Меня отрывают от спинки нежно, словно отнимая от материнской груди, сажают в инвалидное кресло и везут по коридору. Я чувствую, что сейчас исполнится мое заветное желание, привстаю и спрашиваю нетерпеливо как ребенок: «Где моя секретарша? Где?». Я верчу головой в разные стороны, она вдруг стала вращаться свободно, как будто кто-то ослабил невидимый штифт. Кресло везут слишком медленно, оно не поспевает за моими мыслями. Я хочу скорее увидеть секретаршу, поэтому вскакиваю, опускаюсь на четвереньки и пытаюсь бежать, но меня поднимают, во мгновение ока, а не мешкают, как вчера в колонном зале. Секретаршу, полцарства за секретаршу! Пустите, я хочу догнать свои мысли, но вслед за ними разбегаются и слова.

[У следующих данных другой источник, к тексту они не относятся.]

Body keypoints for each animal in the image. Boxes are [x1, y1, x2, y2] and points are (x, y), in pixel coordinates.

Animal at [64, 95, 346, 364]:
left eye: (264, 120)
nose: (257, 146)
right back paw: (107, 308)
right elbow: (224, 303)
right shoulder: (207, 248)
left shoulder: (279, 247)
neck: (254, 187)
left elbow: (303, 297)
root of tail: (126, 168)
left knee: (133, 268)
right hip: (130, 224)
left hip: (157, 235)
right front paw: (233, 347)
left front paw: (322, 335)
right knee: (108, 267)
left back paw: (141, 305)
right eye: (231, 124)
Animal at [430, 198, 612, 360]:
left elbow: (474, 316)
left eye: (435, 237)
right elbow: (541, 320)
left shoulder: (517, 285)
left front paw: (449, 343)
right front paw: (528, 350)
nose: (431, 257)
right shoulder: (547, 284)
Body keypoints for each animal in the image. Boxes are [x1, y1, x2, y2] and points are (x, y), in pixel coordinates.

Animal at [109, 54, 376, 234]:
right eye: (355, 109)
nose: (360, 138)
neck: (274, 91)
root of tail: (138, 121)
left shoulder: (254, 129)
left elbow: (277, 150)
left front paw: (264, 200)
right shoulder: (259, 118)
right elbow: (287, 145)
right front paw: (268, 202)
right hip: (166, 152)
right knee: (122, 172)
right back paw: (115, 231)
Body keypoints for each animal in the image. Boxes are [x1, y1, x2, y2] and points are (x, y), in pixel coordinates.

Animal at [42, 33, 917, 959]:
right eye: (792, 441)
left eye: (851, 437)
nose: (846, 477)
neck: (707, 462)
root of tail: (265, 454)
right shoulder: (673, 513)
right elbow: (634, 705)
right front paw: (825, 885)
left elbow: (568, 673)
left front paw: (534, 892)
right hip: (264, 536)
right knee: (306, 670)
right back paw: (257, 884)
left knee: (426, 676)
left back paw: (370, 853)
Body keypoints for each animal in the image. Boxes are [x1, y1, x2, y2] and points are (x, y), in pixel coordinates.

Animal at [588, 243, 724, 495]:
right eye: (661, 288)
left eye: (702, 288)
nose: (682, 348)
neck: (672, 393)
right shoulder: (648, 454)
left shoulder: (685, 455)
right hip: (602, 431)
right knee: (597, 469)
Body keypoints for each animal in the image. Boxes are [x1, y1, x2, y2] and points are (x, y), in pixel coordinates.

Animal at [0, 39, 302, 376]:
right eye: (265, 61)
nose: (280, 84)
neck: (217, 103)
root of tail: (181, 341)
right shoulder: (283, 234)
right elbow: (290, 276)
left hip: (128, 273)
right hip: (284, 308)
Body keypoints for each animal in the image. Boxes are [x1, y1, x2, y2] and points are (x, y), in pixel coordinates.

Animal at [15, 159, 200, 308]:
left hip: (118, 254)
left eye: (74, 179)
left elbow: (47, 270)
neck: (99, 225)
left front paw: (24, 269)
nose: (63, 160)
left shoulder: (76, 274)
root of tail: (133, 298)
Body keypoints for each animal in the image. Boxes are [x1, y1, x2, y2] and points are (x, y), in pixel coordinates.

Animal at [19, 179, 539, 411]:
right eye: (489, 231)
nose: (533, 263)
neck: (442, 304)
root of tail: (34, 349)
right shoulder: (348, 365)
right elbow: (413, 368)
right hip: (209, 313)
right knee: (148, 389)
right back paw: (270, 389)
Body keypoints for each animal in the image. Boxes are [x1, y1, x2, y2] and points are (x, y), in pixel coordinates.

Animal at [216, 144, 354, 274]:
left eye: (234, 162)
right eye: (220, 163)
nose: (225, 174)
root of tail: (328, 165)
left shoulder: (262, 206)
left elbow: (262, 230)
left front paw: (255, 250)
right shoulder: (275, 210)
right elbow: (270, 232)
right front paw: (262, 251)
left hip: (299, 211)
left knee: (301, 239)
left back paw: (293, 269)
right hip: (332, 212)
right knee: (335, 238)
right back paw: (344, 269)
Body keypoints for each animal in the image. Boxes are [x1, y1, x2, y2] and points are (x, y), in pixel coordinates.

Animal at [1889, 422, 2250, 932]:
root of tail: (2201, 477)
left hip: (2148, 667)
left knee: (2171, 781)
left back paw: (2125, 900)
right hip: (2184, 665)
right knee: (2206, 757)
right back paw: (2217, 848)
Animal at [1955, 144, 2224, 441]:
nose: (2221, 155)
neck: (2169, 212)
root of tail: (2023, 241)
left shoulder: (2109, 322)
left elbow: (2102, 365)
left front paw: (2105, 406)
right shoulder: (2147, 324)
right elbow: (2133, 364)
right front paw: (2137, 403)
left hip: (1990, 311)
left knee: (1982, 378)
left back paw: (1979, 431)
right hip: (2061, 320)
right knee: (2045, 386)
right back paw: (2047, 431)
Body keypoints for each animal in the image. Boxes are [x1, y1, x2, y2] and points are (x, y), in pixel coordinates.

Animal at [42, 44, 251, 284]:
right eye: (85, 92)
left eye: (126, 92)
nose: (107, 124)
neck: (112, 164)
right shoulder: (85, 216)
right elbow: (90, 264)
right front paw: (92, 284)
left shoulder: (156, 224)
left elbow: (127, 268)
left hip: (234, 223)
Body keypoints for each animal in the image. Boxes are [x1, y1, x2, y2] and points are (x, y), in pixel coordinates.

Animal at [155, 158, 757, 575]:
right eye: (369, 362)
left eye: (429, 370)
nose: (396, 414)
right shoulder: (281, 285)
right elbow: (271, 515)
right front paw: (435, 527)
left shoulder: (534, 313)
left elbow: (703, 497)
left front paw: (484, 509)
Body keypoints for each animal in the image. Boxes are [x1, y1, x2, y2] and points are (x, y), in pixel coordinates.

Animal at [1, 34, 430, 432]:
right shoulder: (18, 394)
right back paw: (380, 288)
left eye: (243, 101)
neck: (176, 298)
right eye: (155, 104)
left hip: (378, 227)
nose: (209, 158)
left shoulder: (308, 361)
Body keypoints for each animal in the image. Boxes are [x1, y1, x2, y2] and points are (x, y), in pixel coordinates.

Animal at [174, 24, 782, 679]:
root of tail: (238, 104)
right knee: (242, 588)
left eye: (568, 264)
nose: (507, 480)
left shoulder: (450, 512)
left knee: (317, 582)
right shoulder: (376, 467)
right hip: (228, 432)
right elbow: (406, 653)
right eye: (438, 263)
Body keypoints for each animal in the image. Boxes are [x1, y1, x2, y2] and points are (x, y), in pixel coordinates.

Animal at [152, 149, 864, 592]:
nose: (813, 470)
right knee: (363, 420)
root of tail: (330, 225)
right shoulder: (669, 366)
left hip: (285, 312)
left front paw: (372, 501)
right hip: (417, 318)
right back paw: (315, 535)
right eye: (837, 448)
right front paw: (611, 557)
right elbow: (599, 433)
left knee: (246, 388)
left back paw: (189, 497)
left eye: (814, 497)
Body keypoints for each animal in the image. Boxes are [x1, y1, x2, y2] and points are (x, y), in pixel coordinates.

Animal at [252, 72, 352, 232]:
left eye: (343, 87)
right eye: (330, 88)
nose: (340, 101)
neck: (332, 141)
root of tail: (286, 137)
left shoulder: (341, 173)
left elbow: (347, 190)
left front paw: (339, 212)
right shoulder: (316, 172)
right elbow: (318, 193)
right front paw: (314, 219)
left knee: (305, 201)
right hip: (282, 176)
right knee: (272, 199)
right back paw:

Ничего удивительного, слова давно вытекали из моей головы тонкой струйкой, как сквозь дырявый мешок. Меня завозят в палату, очевидно, детскую, потому что все стены раскрашены картинками из сказок, и наконец-то я вижу ее. Слезы застилают глаза, я спешно развязываю мешок, где оставалось еще немного слов, и шарю по дну, но они уже вытекли, я все растерял, на пресс-конференциях, за бесконечными разговорами и выступлениями, ничего не сберег, вот дурак.
Я встаю с кресла и ковыляю к секретарше, раскрыв объятия, а она сидит и улыбается мне сквозь слезы. Я подхожу и, не говоря ни слова, кладу голову ей на колени, она гладит меня по голове и заправляет непослушную прядь волос за ухо, мой тайный вихор, который не мог пригладить никто, даже мать. Вместо слов у меня остались только сопли и слюни, извини, но чем богаты, и я щедро размазываю их по ее подолу. У секретарши теплые колени, теперь я понял, почему выбрал ее, из тысяч красавиц, которых так и не успел привести хранитель в очочках.
Она берет в ладони мое обслюнявленное лицо, целует лоб и щеки, а я, блаженно улыбаясь, проваливаюсь в затхлый, пахнущий сыростью туннель. Я слышу слова, которые уже почти перестал различать, но эти заставляют меня напоследок вздрогнуть, как человека, который слишком поздно понял, что обознался. Ей говорят:
– Мы сделали для вашего мужа все, что могли.